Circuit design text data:
___

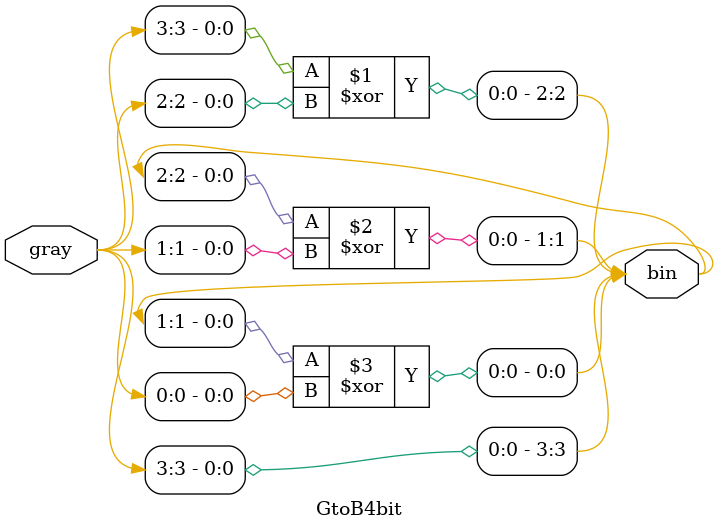
<source format=v>
module GtoB4bit(bin,gray);
	output[3:0]bin;
	input[3:0]gray;
	assign bin[3]=gray[3];
	assign bin[2]=bin[3]^gray[2];
	assign bin[1]=bin[2]^gray[1];
	assign bin[0]=bin[1]^gray[0];
endmodule

</source>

___

# YOUR INSTRUCTIONS
What is the number of lines in the records that hold "assign"? Give the number by itself.

# EXERCISE SOLUTION
4